Now, for example, we can check how the Gestazione feature affect the weight.
min(Gestazione)
## [1] 25
max(Gestazione)
## [1] 43
# Restrict gestation weeks from 25 to 43 in steps of 1
eff_gest <- ggpredict(mod9, terms = "Gestazione [25:43 by=1]")
ggplot(eff_gest, aes(x = x, y = predicted)) +
geom_line(color = "blue", linewidth = 1) +
geom_ribbon(aes(ymin = conf.low, ymax = conf.high),
fill = "blue", alpha = 0.2) +
labs(x = "Gestation Weeks",
y = "Predicted Birth Weight (grams)",
title = "Effect of Gestation Weeks on Predicted Birth Weight") +
theme_minimal()
As we would expect the weight increases wit the number of the gestation weeks, and we can also notice that we have a greater variability in low and high values, hence (as we could see also in the previous plot) the “extreme” values are very difficult to estimate. This is due to low and high values which are less represented in the dataset and also because in these areas the trend doesn’t appear to be linear.

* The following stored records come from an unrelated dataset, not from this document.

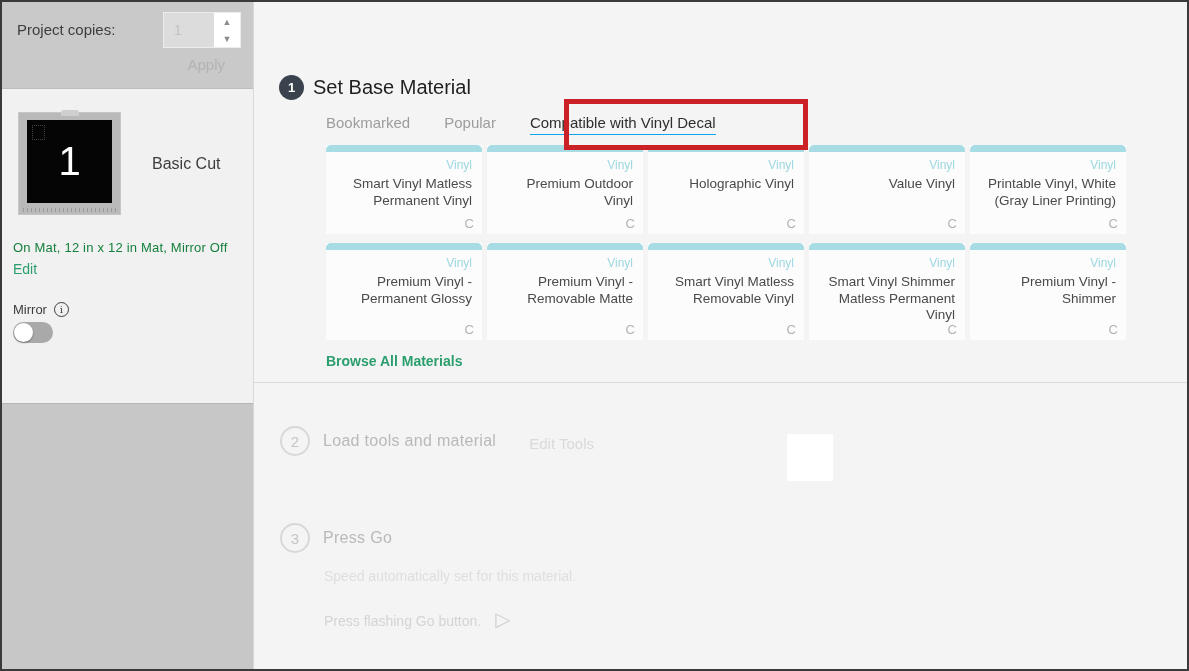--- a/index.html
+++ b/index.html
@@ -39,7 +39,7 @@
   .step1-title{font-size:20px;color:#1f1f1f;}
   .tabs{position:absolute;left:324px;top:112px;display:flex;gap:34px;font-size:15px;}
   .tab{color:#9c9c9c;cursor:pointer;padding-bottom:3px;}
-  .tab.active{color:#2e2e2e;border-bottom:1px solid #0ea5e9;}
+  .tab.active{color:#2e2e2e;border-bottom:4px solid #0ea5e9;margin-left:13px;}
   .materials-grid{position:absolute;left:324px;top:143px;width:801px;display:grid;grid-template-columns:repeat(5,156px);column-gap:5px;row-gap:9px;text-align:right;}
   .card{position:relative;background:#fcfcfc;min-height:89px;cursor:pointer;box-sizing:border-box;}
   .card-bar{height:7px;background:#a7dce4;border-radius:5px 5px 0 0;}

Now we can see again the boxplot representing how the mother smoking feature affects the birth weight.
ggplot(data, aes(x = factor(Fumatrici), y = Peso, fill = factor(Fumatrici))) +
geom_boxplot(alpha = 0.7) +
scale_fill_manual(values = c("skyblue", "tomato"),
labels = c("Non-smoker", "Smoker")) +
labs(x = "Mother Smoking Status",
y = "Birth Weight (grams)",
title = "Birth Weight Distribution by Mother Smoking Status") +
theme_minimal()
We can see that it seems that a smoker mother will give birth to slightly lighter baby, but as we have already seen in the previous sections this feature is not statistically relevant.
To conclude, I can say that given the dataset and information provided we are not able to build a 100% satisfactory regression model. The model itself is quite good in the prediction, but has some difficulties with extreme values. These extreme values, not well explained by the model, causes also many problems in the residuals analysis, giving many leverages values, outliers and causing heteroskedasticity. We could try using more complex models then the simple linear regression, or maybe the best solution would be to restrict the use of this model within certain ranges.